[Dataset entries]
* * * * * * * * *

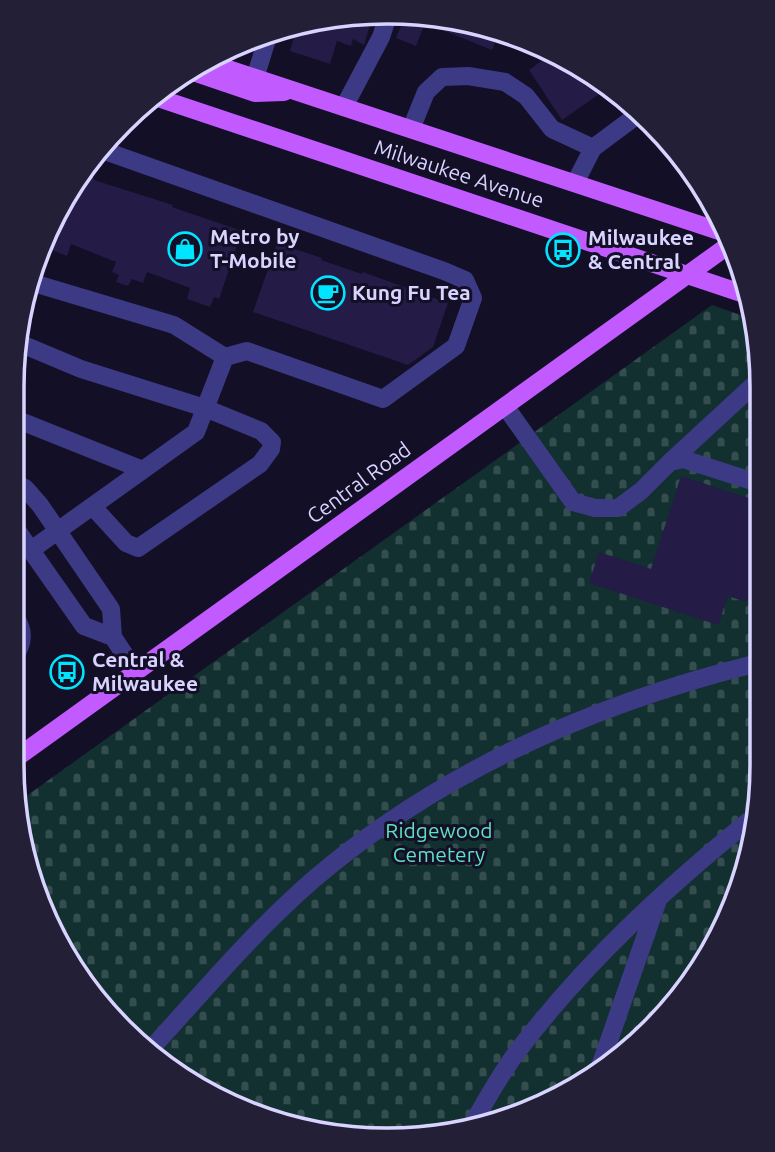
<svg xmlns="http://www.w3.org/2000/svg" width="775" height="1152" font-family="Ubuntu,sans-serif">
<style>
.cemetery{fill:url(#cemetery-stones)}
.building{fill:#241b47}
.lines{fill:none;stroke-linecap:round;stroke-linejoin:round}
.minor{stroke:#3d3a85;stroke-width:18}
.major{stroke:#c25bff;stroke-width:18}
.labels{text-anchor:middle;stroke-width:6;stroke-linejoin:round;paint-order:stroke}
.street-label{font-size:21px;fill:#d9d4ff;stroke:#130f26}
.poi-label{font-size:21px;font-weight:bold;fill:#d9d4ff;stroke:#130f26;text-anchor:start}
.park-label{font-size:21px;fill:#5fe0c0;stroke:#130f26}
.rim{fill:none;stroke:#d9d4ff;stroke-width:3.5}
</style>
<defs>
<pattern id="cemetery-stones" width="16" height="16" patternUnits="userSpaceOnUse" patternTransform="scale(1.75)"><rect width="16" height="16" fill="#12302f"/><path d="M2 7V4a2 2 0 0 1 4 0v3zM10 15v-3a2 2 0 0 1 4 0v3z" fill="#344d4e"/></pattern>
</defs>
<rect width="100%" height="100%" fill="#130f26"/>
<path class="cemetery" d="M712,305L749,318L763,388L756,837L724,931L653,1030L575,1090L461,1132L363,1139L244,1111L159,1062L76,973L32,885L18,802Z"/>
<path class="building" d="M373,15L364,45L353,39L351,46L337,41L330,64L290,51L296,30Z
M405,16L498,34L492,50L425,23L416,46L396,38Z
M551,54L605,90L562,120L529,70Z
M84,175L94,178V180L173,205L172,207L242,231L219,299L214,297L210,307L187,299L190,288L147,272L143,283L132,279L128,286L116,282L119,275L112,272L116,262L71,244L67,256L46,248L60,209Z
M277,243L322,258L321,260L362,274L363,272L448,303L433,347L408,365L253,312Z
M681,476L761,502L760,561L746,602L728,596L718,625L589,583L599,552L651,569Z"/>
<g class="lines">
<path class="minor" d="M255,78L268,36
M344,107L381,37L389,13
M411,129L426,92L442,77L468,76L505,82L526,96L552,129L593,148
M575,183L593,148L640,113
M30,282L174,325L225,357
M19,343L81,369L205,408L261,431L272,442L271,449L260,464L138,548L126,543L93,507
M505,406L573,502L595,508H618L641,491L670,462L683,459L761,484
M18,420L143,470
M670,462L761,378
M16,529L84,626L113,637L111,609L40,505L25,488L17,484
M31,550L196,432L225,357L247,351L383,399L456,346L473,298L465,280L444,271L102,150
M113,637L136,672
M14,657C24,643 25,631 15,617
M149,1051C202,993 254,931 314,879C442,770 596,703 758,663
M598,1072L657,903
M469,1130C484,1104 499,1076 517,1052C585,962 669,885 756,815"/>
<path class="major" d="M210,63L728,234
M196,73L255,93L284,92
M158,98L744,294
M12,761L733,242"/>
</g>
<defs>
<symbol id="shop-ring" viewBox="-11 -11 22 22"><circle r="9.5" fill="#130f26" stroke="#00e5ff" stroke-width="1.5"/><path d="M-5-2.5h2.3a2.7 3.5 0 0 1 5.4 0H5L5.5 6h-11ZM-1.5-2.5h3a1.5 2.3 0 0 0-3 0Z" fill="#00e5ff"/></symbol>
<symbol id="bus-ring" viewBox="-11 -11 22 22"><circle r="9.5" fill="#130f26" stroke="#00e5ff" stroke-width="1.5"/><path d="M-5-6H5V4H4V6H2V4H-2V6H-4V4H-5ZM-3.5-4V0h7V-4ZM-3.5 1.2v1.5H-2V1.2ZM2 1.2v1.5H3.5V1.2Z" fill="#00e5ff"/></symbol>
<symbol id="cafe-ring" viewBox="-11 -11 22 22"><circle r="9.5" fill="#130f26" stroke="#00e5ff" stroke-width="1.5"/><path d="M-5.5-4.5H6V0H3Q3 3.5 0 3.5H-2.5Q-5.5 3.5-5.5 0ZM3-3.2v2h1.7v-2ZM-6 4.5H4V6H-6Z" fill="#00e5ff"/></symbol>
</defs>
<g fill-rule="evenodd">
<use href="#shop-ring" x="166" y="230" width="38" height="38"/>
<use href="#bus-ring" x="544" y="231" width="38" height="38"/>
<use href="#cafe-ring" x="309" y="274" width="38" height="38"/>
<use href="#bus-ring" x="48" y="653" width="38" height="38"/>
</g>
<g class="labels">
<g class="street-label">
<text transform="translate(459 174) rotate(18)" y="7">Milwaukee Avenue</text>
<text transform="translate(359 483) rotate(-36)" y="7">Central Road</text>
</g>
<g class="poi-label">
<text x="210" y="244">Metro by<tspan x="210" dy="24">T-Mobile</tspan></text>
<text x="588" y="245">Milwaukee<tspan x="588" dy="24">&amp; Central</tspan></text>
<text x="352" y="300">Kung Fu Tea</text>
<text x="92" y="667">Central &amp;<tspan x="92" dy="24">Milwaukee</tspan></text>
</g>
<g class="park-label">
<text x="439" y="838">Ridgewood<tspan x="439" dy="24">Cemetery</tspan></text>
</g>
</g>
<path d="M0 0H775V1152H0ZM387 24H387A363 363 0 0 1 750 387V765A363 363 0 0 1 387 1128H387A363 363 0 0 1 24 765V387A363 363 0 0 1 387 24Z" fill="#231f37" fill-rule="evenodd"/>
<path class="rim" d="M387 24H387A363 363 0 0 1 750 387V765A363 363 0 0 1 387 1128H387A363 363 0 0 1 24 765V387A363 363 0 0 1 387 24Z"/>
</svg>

* * * * * * * * *

▶ **Your assignment**
Word for word, write out each line of the records, but leave the pictures behind.

▶ **Result below**
<svg xmlns="http://www.w3.org/2000/svg" width="775" height="1152" font-family="Ubuntu,sans-serif">
<style>
.cemetery{fill:url(#cemetery-stones)}
.building{fill:#241b47}
.lines{fill:none;stroke-linecap:round;stroke-linejoin:round}
.minor{stroke:#3d3a85;stroke-width:18}
.major{stroke:#c25bff;stroke-width:18}
.labels{text-anchor:middle;stroke-width:6;stroke-linejoin:round;paint-order:stroke}
.street-label{font-size:21px;fill:#d9d4ff;stroke:#130f26}
.poi-label{font-size:21px;font-weight:bold;fill:#d9d4ff;stroke:#130f26;text-anchor:start}
.park-label{font-size:21px;fill:#5fe0c0;stroke:#130f26}
.rim{fill:none;stroke:#d9d4ff;stroke-width:3.5}
</style>
<defs>
<pattern id="cemetery-stones" width="16" height="16" patternUnits="userSpaceOnUse" patternTransform="scale(1.75)"><rect width="16" height="16" fill="#12302f"/><path d="M2 7V4a2 2 0 0 1 4 0v3zM10 15v-3a2 2 0 0 1 4 0v3z" fill="#344d4e"/></pattern>
</defs>
<rect width="100%" height="100%" fill="#130f26"/>
<path class="cemetery" d="M712,305L749,318L763,388L756,837L724,931L653,1030L575,1090L461,1132L363,1139L244,1111L159,1062L76,973L32,885L18,802Z"/>
<path class="building" d="M373,15L364,45L353,39L351,46L337,41L330,64L290,51L296,30Z
M405,16L498,34L492,50L425,23L416,46L396,38Z
M551,54L605,90L562,120L529,70Z
M84,175L94,178V180L173,205L172,207L242,231L219,299L214,297L210,307L187,299L190,288L147,272L143,283L132,279L128,286L116,282L119,275L112,272L116,262L71,244L67,256L46,248L60,209Z
M277,243L322,258L321,260L362,274L363,272L448,303L433,347L408,365L253,312Z
M681,476L761,502L760,561L746,602L728,596L718,625L589,583L599,552L651,569Z"/>
<g class="lines">
<path class="minor" d="M255,78L268,36
M344,107L381,37L389,13
M411,129L426,92L442,77L468,76L505,82L526,96L552,129L593,148
M575,183L593,148L640,113
M30,282L174,325L225,357
M19,343L81,369L205,408L261,431L272,442L271,449L260,464L138,548L126,543L93,507
M505,406L573,502L595,508H618L641,491L670,462L683,459L761,484
M18,420L143,470
M670,462L761,378
M16,529L84,626L113,637L111,609L40,505L25,488L17,484
M31,550L196,432L225,357L247,351L383,399L456,346L473,298L465,280L444,271L102,150
M113,637L136,672
M14,657C24,643 25,631 15,617
M149,1051C202,993 254,931 314,879C442,770 596,703 758,663
M598,1072L657,903
M469,1130C484,1104 499,1076 517,1052C585,962 669,885 756,815"/>
<path class="major" d="M210,63L728,234
M196,73L255,93L284,92
M158,98L744,294
M12,761L733,242"/>
</g>
<defs>
<symbol id="shop-ring" viewBox="-11 -11 22 22"><circle r="9.5" fill="#130f26" stroke="#00e5ff" stroke-width="1.5"/><path d="M-5-2.5h2.3a2.7 3.5 0 0 1 5.4 0H5L5.5 6h-11ZM-1.5-2.5h3a1.5 2.3 0 0 0-3 0Z" fill="#00e5ff"/></symbol>
<symbol id="bus-ring" viewBox="-11 -11 22 22"><circle r="9.5" fill="#130f26" stroke="#00e5ff" stroke-width="1.5"/><path d="M-5-6H5V4H4V6H2V4H-2V6H-4V4H-5ZM-3.5-4V0h7V-4ZM-3.5 1.2v1.5H-2V1.2ZM2 1.2v1.5H3.5V1.2Z" fill="#00e5ff"/></symbol>
<symbol id="cafe-ring" viewBox="-11 -11 22 22"><circle r="9.5" fill="#130f26" stroke="#00e5ff" stroke-width="1.5"/><path d="M-5.5-4.5H6V0H3Q3 3.5 0 3.5H-2.5Q-5.5 3.5-5.5 0ZM3-3.2v2h1.7v-2ZM-6 4.5H4V6H-6Z" fill="#00e5ff"/></symbol>
</defs>
<g fill-rule="evenodd">
<use href="#shop-ring" x="166" y="230" width="38" height="38"/>
<use href="#bus-ring" x="544" y="231" width="38" height="38"/>
<use href="#cafe-ring" x="309" y="274" width="38" height="38"/>
<use href="#bus-ring" x="48" y="653" width="38" height="38"/>
</g>
<g class="labels">
<g class="street-label">
<text transform="translate(459 174) rotate(18)" y="7">Milwaukee Avenue</text>
<text transform="translate(359 483) rotate(-36)" y="7">Central Road</text>
</g>
<g class="poi-label">
<text x="210" y="244">Metro by<tspan x="210" dy="24">T-Mobile</tspan></text>
<text x="588" y="245">Milwaukee<tspan x="588" dy="24">&amp; Central</tspan></text>
<text x="352" y="300">Kung Fu Tea</text>
<text x="92" y="667">Central &amp;<tspan x="92" dy="24">Milwaukee</tspan></text>
</g>
<g class="park-label">
<text x="439" y="838">Ridgewood<tspan x="439" dy="24">Cemetery</tspan></text>
</g>
</g>
<path d="M0 0H775V1152H0ZM387 24H387A363 363 0 0 1 750 387V765A363 363 0 0 1 387 1128H387A363 363 0 0 1 24 765V387A363 363 0 0 1 387 24Z" fill="#231f37" fill-rule="evenodd"/>
<path class="rim" d="M387 24H387A363 363 0 0 1 750 387V765A363 363 0 0 1 387 1128H387A363 363 0 0 1 24 765V387A363 363 0 0 1 387 24Z"/>
</svg>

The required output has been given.